Damon looked all around, frowning.

I also looked around. I began to recognize the street. We were not in Nashville. We were in Junction City, the nearest town for shopping, or to see a movie. I’d been here a hundred times over the years, but was still a stranger. I couldn’t think of one person I knew who lived here. The seven or eight miles between Junction City and Polar took twenty minutes by car because of the winding roads.

He didn’t seem on the verge of figuring out our situation. “We’re not in Nashville, Damon.”

Still looking around, he began to nod. “I think you’re right. I thought everything seemed odd. Smaller.”

“How will we get home?” I asked. I really, really, didn’t want to hitchhike.

“This way.”

We crossed a convenience store parking lot and backed up against the brick building. Damon opened his fist and showed me a small cell phone.

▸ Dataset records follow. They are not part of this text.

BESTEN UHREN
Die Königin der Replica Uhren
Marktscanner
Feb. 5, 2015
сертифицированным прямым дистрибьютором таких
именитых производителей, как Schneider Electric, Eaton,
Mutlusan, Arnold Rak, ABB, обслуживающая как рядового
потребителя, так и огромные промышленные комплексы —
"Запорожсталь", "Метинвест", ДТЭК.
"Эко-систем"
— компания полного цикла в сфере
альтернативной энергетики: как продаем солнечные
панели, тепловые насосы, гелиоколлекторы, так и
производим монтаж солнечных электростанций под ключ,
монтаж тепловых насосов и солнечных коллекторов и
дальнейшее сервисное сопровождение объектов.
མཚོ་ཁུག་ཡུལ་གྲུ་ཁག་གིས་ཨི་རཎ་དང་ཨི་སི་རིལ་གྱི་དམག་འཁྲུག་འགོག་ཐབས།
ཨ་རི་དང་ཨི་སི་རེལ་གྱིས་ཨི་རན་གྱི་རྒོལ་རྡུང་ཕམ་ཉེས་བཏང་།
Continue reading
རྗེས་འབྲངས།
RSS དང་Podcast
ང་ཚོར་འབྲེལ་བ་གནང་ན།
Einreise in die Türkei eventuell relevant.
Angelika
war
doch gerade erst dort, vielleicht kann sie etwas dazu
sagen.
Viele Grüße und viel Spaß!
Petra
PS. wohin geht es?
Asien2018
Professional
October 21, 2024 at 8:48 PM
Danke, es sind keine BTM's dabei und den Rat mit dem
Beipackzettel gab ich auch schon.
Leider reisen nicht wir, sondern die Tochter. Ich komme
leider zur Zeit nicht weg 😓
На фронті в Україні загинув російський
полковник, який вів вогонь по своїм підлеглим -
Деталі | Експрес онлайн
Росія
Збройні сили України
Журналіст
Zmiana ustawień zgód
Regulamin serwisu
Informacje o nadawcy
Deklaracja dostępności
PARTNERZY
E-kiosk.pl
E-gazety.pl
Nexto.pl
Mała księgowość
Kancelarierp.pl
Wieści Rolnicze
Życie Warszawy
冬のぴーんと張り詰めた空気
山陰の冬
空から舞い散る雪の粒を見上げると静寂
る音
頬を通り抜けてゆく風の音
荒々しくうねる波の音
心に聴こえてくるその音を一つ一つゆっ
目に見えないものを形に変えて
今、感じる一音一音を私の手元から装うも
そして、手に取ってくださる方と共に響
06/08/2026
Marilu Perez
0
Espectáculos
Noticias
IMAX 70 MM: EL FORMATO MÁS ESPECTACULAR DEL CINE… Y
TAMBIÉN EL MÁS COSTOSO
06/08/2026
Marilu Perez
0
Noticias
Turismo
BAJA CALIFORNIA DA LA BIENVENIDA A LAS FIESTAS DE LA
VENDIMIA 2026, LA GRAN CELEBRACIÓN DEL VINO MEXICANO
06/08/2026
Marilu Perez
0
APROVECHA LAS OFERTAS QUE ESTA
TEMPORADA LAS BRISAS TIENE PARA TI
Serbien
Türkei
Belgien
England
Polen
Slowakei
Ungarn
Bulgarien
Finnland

“Where did you get that?” I asked. But I knew. He’d stolen it, from some sick person’s room.

I let it go and took the phone. We had to call somebody to come get us.

“I could walk it, but you’re sick,” he said with imploring eyes.

He was just as sick, but I didn’t mention the fact. Even healthy, we couldn’t have walked the eight miles dressed as we were. I only had loose socks on my feet and Damon’s feet were bare. Damon had been naked when the ambulance arrived, but it occurred to me my own clothes had probably been in the hospital room if I’d thought to look. But my mind was still full of fog.

I couldn’t think of one person I could bother in the middle of the night to pick us up. Bella and Chester had done enough. I couldn’t interrupt their much-needed sleep for Damon’s delusions.

“We have to get home,” he said, “for money and my car.”

I would rather have slept behind a Dumpster than wake people up. But it was cold, and we were sick. Damon’s feet and arms were bare, and my back was exposed to the wind. I knew he wouldn’t go back to the hospital.

I would not call Cynthia. She’d tried to kill Mama. She was no longer friend nor family.

“I’ll call Jaynie,” I decided, groaning from the pang of discomfort that accompanied my decision. “She’ll hate me but I think she’ll come. I’ve done her a hundred favors.” Including last summer when I’d handed out her real estate brochures and business cards all day in the heat at the county fair so she could go to a concert in Memphis with Steve. I had leverage.

Jaynie wasn’t happy to hear from me, asking her to get out of her nice, warm bed to drive across the county at night. I could almost see her falling back to her pillow, swearing silently.

“Please, Jaynie, I’m standing at a convenience store in socks and a hospital gown. There are
people
watching me.”


Man
!” she hissed. “All right. Let me get a pen and write it down. I can’t think straight. Go inside till I get there.”

“I owe you so big. I promise.”

Damon stood with his arms wrapped around me from behind during the conversation, and moved around to hear the news after I hung up.

“She’s coming. Maybe.”

He looked over my shoulder. “Back here.”

We went around to the back of the store and crouched down between some soggy, discarded boxes, hugging against the cold. We had a long wait ahead. It would take Jaynie thirty minutes to leave and another twenty or so to make the drive. We had a very long hour in the cold.

Damon untied my blanket and wrapped it around me.

“Cover us both,” I told him.

“No.” He closed his arms around me again and we leaned back against the wooden fence.

“I put us here,” he said after a while. “I let it take control of me.”

“Our cuts got infected, that’s not your fault. We didn’t take care of them. We got careless.”

His body shook and he pressed his head against mine. “I had fake teeth,” he confessed with a thick voice. “I’m sorry.”

“I know. I found them.”

“God, Maggie, I can’t stop lying. Even when it hurts you. I try so hard but it feels like the truth when I’m saying it.”